1 Thessalonians 1:1…
When Paul came to Thessalonica he must have been a sight to see.
Having been beaten and bloodied with stripes and imprisonment at Philippi, Paul and Silas appeared on the scene and began to preach in the synagogue, as was their usual custom.
Thessalonica at that time was a major city along the trade route from Rome to the east, about 200,000 in population.
Though the church Paul founded there was primarily gentile, there were many Jews in the city as a result of the first diaspora. Paul first sought to reach those Jews who had settled there.
So here was this very battle-scarred little man, sent to them by Christ to preach the gospel, accompanied by another very battle-scarred companion. Having been rescued from the prison at Philippi by God, these were not men to be trifled with. Paul and Silas had a certainty about what they were doing, only recently enhanced greatly by how God had employed an earthquake at Philippi to affect their release from wrongful imprisonment, as well as the salvation of all those of the jailer’s house. It had been incredible.
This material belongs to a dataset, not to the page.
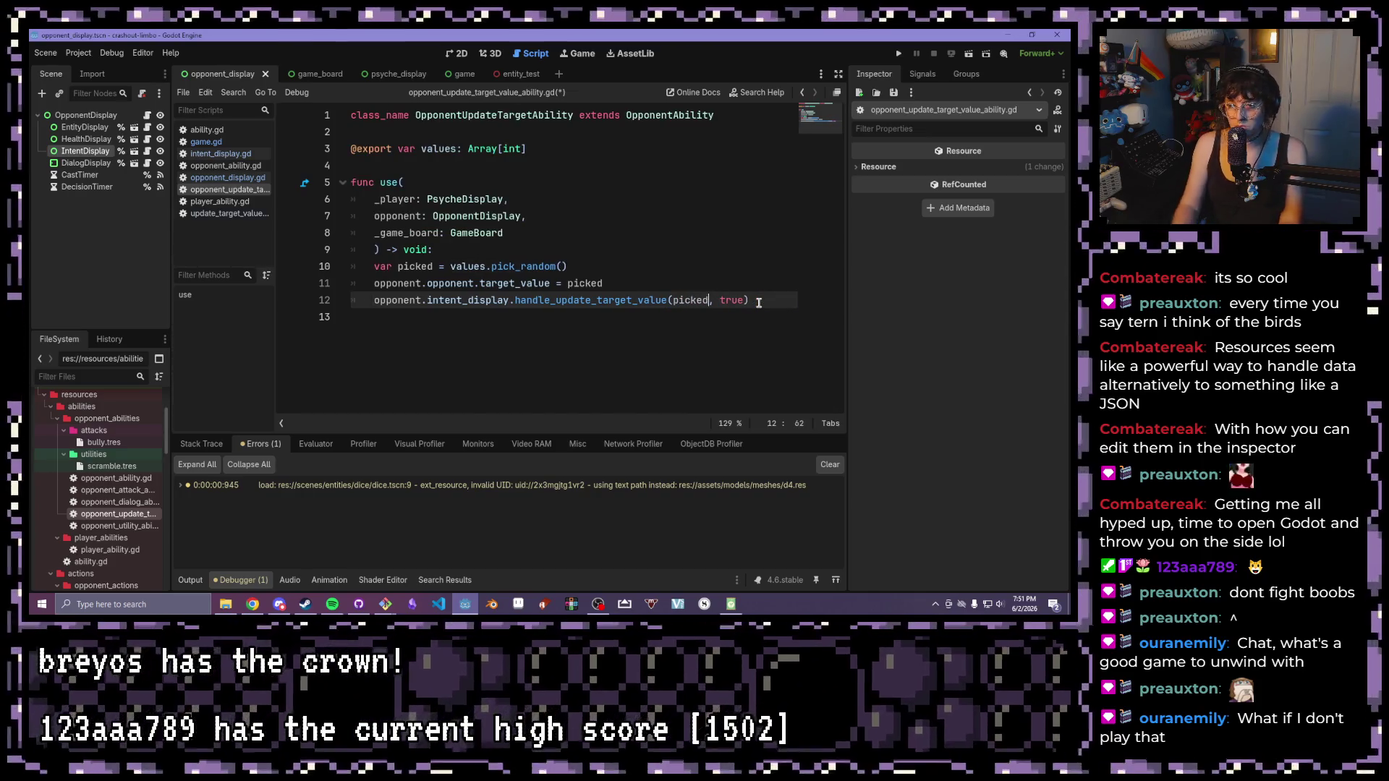
pyautogui.press('ctrl+s')
# - Delete the old handle_update_target_value function from opponent_display.gd and run the game
pyautogui.click(685, 221)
But he was not long in the synagogue. For just three Sabbaths Paul had the opportunity to reason with them. Some, but apparently not many of the Jews were persuaded. But Luke informs us in Acts 17 a great multitude of devout Greeks, (perhaps Herodian Jews,) and many prominent women were persuaded to place their faith in Christ for salvation.
And so, in just a few brief weeks yet another church had been founded. Its impact spread far and wide immediately. The unbelieving Jews incited a riot to stop Paul’s ministry and drive him out of the city.
A very pertinent and infamous accusation was loudly made against Paul and his companions: “These men who have turned the world upside down have come here too.”
It seems the entire region of Macedonia had been affected by the gospel in such a short period of time it had become like a runaway wildfire, and the unbelieving Jews attempted to make certain that firey gospel would be immediately quenched. But while they succeeded in driving Paul and Silas out of the city, all they accomplished was spreading that same fire of the gospel message of Jesus Christ throughout all of Greece. (Paul headed next to Athens, and then to Corinth. He was never silenced by outrage expressed toward himself.)
After such a brief stint at Thessalonica, Paul felt the need to continue his instruction to this church he had just planted. And so, beginning a pattern he would follow through the remaining years of his ministry life, Paul wrote back to this church to provide further instruction and encouragement. It is believed his letter to this church was the first of his epistles to a church, and exists as the earliest of his preserved writings.